Using DynamicDS Vulnerability Rescan

Results and Reports

Veracode DynamicDS can rescan previously found vulnerabilities, providing a rapid workflow that saves time and effort and ensures consistency in vulnerability reporting.

This feature provides you with high-level vulnerability reporting and reports the remediation trends to the business. In addition, vulnerability rescanning provides developers with rapid feedback that the fixes are successfully remediated in the web application.

After you scan your application using DynamicDS, Veracode creates an inventory of the flaws found during the scan. The inventory updates each time you rescan the same application. The DynamicDS Vulnerability Rescan feature enables you to rescan just the flaws that Veracode found in a previous DynamicDS scan of the application to see if the flaws are fixed, saving you time. The flaw inventory provides you with an at-a-glance view of the status of all the flaws found in the application.

Using the Flaw Inventory

After the first DynamicDS scan of an application, go to the flaw inventory in the left navigation pane to see the flaws that Veracode found.

The flaws are categorized by:
Veracode found these flaws in the most recent DynamicDS scan. During a rescan, it is possible that a new flaw is introduced while fixing a previous flaw found in the same location.
These previously discovered flaws are not fixed or were fixed but found again in a subsequent scan.
Cannot Reproduce
The DynamicDS scan engine was not able to reach the page where this flaw was previously found, due to network error, scan-time completion, or redirection.
These flaws are now fixed.

Rescanning Flaws

The flaw inventory helps you understand which flaws you have fixed and which ones are still open.

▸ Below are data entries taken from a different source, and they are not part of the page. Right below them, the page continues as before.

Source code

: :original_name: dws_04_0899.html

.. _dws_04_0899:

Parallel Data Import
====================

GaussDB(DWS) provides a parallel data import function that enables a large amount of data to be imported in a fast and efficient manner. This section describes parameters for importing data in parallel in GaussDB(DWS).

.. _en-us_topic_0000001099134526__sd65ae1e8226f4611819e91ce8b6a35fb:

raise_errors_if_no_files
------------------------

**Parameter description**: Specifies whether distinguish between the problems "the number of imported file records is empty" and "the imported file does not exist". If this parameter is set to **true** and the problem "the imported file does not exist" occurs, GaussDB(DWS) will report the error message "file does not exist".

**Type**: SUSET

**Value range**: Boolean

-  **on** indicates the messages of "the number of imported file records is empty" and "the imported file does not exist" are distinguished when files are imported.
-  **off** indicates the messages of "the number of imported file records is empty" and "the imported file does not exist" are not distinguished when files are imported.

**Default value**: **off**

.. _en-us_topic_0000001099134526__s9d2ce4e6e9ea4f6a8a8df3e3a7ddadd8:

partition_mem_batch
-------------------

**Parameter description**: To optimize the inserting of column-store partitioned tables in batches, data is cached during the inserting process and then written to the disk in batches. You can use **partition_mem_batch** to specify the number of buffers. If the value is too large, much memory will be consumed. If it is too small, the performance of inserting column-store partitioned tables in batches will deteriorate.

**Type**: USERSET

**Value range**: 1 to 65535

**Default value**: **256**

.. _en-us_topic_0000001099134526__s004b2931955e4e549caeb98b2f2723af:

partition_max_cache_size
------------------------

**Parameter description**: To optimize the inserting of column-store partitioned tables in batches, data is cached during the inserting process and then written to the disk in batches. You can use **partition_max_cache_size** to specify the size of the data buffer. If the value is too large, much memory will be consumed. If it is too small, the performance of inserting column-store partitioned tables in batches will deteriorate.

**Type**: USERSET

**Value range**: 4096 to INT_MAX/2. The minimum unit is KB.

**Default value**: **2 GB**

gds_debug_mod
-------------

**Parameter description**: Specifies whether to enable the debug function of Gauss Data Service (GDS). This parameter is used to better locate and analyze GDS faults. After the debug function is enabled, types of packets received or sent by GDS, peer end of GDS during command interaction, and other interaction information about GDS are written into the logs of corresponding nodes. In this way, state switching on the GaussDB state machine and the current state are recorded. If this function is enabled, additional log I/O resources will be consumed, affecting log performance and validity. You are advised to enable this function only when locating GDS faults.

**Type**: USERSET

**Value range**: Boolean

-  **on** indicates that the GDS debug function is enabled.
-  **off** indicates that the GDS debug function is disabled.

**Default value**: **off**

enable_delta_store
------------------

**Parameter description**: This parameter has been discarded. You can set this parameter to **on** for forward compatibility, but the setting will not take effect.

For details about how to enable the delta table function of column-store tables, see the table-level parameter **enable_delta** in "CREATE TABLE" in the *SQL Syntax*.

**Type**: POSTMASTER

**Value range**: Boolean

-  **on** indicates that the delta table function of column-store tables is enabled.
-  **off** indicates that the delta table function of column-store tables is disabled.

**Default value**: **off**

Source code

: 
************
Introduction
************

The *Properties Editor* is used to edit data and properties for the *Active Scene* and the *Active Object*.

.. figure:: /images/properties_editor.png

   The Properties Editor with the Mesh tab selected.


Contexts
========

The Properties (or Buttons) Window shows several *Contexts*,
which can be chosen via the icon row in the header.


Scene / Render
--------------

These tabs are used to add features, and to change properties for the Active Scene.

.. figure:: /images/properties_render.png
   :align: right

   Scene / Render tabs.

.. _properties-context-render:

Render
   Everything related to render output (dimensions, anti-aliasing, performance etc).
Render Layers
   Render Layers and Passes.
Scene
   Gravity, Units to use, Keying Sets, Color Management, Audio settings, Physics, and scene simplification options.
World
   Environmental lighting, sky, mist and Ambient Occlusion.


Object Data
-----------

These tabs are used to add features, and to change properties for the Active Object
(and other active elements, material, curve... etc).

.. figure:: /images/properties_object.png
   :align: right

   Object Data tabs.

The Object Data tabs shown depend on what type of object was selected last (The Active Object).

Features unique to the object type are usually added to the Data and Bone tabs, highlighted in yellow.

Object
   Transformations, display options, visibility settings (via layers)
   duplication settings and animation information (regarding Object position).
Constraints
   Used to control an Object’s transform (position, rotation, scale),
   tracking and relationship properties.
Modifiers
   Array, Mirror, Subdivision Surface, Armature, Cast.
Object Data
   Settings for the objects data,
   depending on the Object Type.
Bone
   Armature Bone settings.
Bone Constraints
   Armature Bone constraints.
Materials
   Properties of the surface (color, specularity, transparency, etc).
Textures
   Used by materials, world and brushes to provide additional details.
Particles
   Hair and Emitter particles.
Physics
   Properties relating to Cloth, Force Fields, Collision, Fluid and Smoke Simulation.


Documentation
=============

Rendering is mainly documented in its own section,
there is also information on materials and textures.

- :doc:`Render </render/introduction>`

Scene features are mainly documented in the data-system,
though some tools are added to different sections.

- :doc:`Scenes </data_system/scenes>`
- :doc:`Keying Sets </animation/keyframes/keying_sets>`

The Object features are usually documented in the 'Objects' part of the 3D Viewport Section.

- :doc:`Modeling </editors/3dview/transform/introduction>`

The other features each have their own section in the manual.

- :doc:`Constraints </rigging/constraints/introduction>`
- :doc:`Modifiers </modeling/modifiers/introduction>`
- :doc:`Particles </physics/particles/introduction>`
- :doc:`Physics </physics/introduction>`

You can you choose to perform a rescan of only the flaws that are still open or have recently reopened.

To rescan an applications:
  1. From the application overview page, select Rescan from the action dropdown menu.

  2. On the Scan Options screen, select Vulnerability rescan: Scan only the links with vulnerabilities from previous scans to scan only the flaws found in the previous scan.

  3. Click Run Prescan Now.

The DynamicDS scan continues as a normal scan and you can start it after a successful prescan or schedule it for a future date. The results of the scan update the list of flaws in the flaw inventory so you can see which open flaws are now in the fixed column.

All vulnerability rescans have the prefix "Vulnerability rescan" at the beginning of the scan name so that you can distinguish the full rescans from the vulnerability rescans.